==== TEXT PASSAGE

I also did a simple bit of data cleaning here. The area column was given as a string with “X hectares”. As each entry was given in hectares, I’ve removed that and made it a number.

Prisons table

The central table of the schema is pretty simple. All I’ve done here is take the prison name, added a column to generate a prison ID for the rest of the tables, then joined it with the sites table so we can find the site it was built on.

Show the code
prisons_df = pd.DataFrame({
    'prison_name': prison_with_coord_df['Prison Name'],
    'site': prison_with_coord_df['Name']
})
prisons_df = prisons_df.merge(site_df[['site_name', 'site_id']], left_on = 'site', right_on = 'site_name').drop(columns=['site', 'site_name'])
prisons_df['prison_id'] = prisons_df.index+1
prisons_df.dropna(inplace=True)

prisons_df.head()
prison_name site_id prison_id
0 HMP Abingdon 1 1
2 Aldine SCH 3 3
3 HMP Aldington 4 4
4 HMP Altcourse 5 5
5 HMP Ashfield 6 6

Types table

Making this dimension table is pretty simple too. This is only true because the complexity prison histories isn’t held in this dataset!

Show the code
types_df = prison_with_coord_df[['Prison Name', 'Type', 'Opened', 'Closed']]
types_df.columns = ['prison_name', 'prison_type', 'start_date', 'end_date']

types_df = types_df.merge(prisons_df, on = 'prison_name').drop(columns=['prison_name', 'site_id'])

========
==== ENTRIES

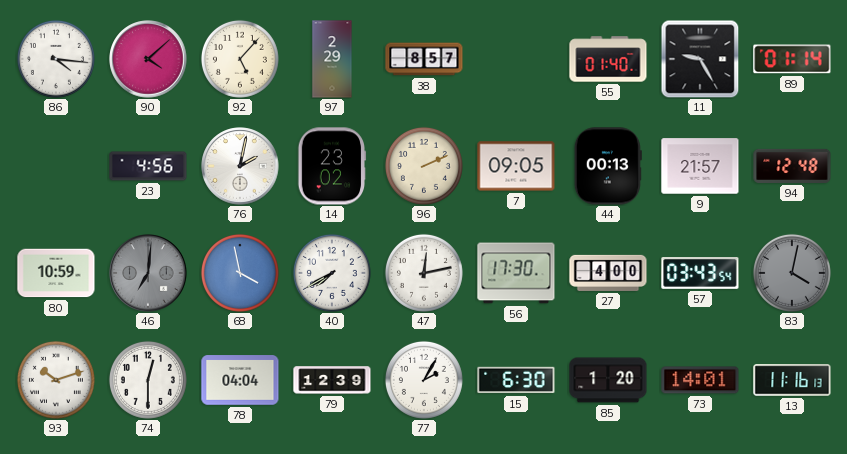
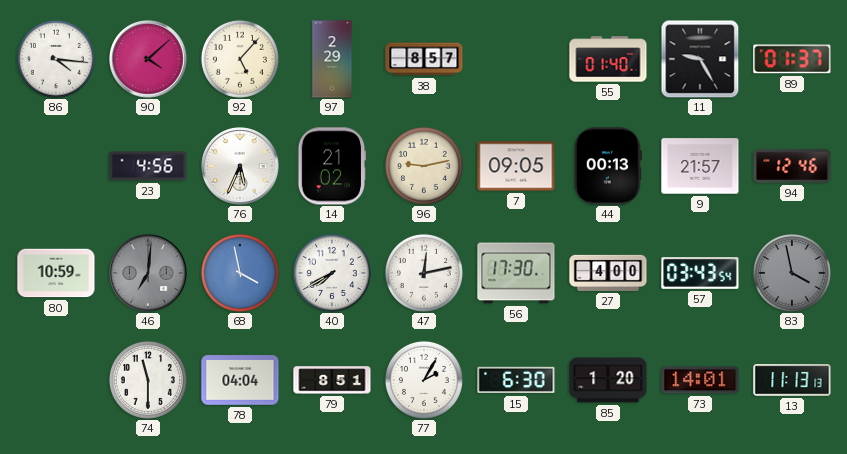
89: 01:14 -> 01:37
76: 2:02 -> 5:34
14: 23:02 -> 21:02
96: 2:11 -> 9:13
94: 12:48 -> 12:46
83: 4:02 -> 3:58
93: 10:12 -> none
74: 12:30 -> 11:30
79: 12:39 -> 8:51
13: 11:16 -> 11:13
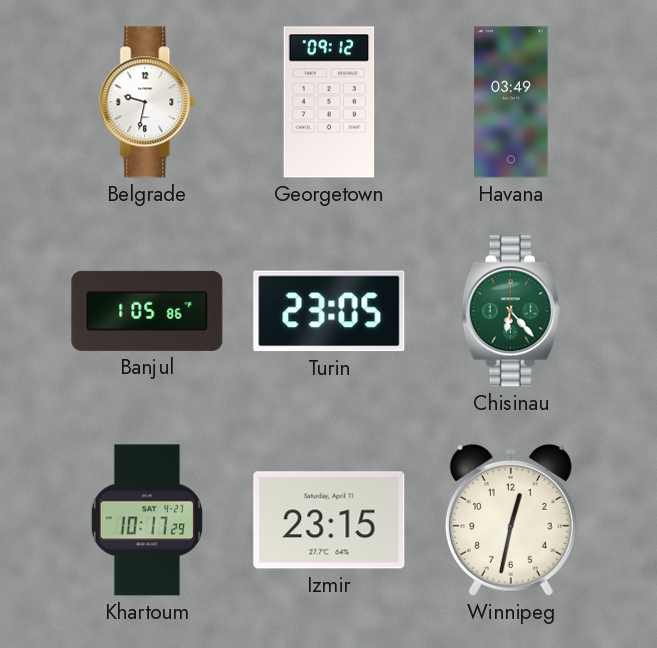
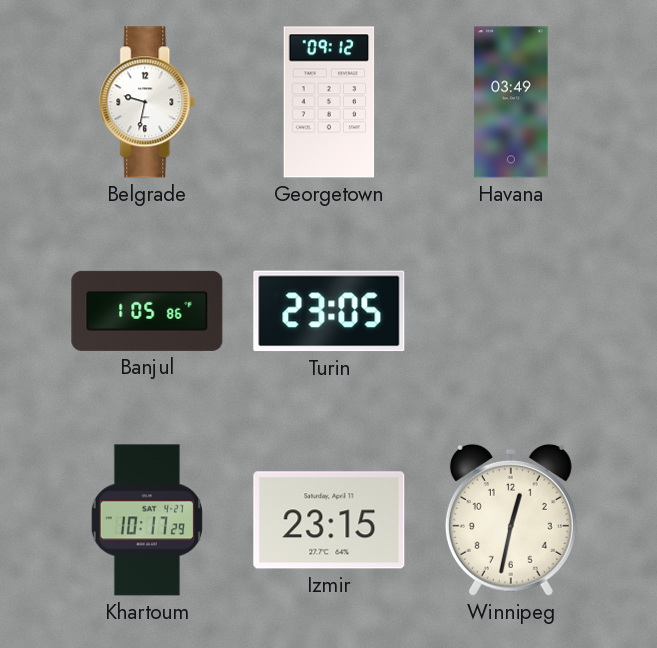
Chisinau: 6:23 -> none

========

REQUESTS:
1/ According to the text on building the prison tables, what unit was every entry in the area column given in?
2/ Output every line of the source rows without changes, and omit the pictures.
The text and the rows have no connection to each other.

RESULTS FOR THE EXERCISE:
1/ Hectares.

2/
89: 01:14 -> 01:37
76: 2:02 -> 5:34
14: 23:02 -> 21:02
96: 2:11 -> 9:13
94: 12:48 -> 12:46
83: 4:02 -> 3:58
93: 10:12 -> none
74: 12:30 -> 11:30
79: 12:39 -> 8:51
13: 11:16 -> 11:13
Chisinau: 6:23 -> none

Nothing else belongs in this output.